Two years ago, Redmond flew journalists in from around the world to showcase Windows 2000. And the show-stopper, even for cynics, turned out to be the improvements to the Windows file system NTFS.
At long last Microsoft had completed one of its own technical odysseys by adding attribute-based searching to Windows. This arcane sounding feature is not only cute, but mighty useful, too, so bear with us.
When combined with the structured storage work Microsoft completed in the mid-90s, this allows the average Joe to escape the routine of naming a file, saving it in a folder, and then trying to remember where it was again. Having this metadata allows you to pretty much forget where you left a file, knowing that you'll be able to retrieve it, or view it, as part of a collection of your own choosing. Even if the relevant bit lies buried in some other file.
So, for example, if you were thinking of asking for a pay-rise, a search would retrieve all those nagging letters to the boss, or from the bank, together with your personal budget spreadsheets, each of which you'd give tagged with the word 'Money'. The concept is kinda old, and has been commercially deployed to varying extents over the years in OS/2 and in Be's BFS journaled file system, which by indexing the attributes in real time gives you almost instantaneous access to this meta data - as anyone who's used its built-in mail engine can attest.
But to its great credit, Microsoft had over the years woven together a most ambitious attempt to rid users of antique file system conventions (check those tags in the Custom tab in the Properties box of any Word or Excel file). It completed another of Chairman Bill's most enduring passions - that the PC should be one big Windows database - and it was about to be unleashed on the world in Windows 2000.
Only ... it never quite happened.

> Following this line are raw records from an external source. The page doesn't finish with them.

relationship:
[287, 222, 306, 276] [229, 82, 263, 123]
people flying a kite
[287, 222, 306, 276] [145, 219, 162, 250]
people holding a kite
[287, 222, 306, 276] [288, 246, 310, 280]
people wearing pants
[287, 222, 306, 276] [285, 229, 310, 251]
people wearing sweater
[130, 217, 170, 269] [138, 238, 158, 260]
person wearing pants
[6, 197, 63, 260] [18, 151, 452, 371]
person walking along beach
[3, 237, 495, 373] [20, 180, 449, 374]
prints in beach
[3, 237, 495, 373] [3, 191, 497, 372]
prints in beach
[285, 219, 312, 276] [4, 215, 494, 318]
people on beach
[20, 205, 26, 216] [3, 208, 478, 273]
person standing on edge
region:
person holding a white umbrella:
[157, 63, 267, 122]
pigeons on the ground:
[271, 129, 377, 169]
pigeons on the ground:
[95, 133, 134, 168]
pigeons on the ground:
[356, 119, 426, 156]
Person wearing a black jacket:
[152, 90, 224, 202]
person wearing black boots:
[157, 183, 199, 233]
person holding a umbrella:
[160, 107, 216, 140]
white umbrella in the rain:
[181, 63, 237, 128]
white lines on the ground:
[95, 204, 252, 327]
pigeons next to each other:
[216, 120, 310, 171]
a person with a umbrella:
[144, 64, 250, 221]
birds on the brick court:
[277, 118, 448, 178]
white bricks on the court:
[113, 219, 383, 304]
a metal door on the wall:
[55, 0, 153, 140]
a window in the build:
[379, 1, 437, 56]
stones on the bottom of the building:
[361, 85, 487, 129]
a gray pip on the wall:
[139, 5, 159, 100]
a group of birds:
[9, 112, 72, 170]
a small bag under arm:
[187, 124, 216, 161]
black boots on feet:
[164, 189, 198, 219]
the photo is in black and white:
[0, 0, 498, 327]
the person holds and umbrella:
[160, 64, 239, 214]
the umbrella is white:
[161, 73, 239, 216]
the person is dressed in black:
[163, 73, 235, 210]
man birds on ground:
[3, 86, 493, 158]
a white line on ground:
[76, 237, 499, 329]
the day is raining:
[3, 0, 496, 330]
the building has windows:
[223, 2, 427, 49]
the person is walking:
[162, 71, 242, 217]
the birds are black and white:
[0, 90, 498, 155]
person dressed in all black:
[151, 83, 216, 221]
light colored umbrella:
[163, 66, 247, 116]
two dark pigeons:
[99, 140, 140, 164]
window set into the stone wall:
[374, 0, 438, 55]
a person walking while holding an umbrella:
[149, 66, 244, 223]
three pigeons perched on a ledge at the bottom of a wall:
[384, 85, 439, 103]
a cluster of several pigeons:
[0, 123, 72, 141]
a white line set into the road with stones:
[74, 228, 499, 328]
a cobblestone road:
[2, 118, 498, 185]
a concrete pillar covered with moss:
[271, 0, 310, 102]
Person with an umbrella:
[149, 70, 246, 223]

Windows 2000 omitted one vital feature - the ability to search for the meta data. You could add as many custom tags as you liked, but without the search feature, you couldn't organise your work with them. So your tags today remain a fairly useless embroidery.
Roll on two years, and we're curious to see how this omission has been rectified. It hasn't. Alas, not only does Windows XP's new Search box contain the same dismal options as before, but the bug has been replaced by a cartoon apology yanked from one of Microsoft's most notorious clunkers.
Burying a Bone
Yes, meet Rover, who in a previous incarnation was the default host of Microsoft Bob, the revolutionary cartoon UI Redmond developed, then let quietly die under a pile of tomatoes. (For an entertaining demo of this relic in action, check out this splendid video clip at TechTV.)
Now Rover is no mean feat of animation. It can scratch itself, perform tricks on command, and for all we know, lick its butt and drink from the toilet bowl when you're not looking, too. But it most certainly isn't the gateway onto a new world shown to us by marketing flaks so recently, that's for sure. Weirdly enough, Microsoft only needed to extend the Search box with a couple of new fields to tap into attribute-baed, meta data searching, as all the hard work has already been done with the Office file formats and the revamped NTFS file system. So Windows users will continue to lose out on one of its great resources for the foreseeable future.
How this came about, we can only guess at. But we suspect the scenario goes something like this. A fresh-faced new project manager is assigned to the Search box of Windows XP, and is puzzled to find he has vast resources at his disposal. The bit of the job spec entitled "Fix Meta-Data Searches" has scrolled off of the screen. "Can't see what needs to be done here," he thinks to himself, "it works just great as it is!"
And so instead, he assigns his vast team of programmers to produce the most Incredible Cartoon Dog the world has ever seen.
If there's a better explanation for this monumental faux-paw, then let us know. Woof. ®.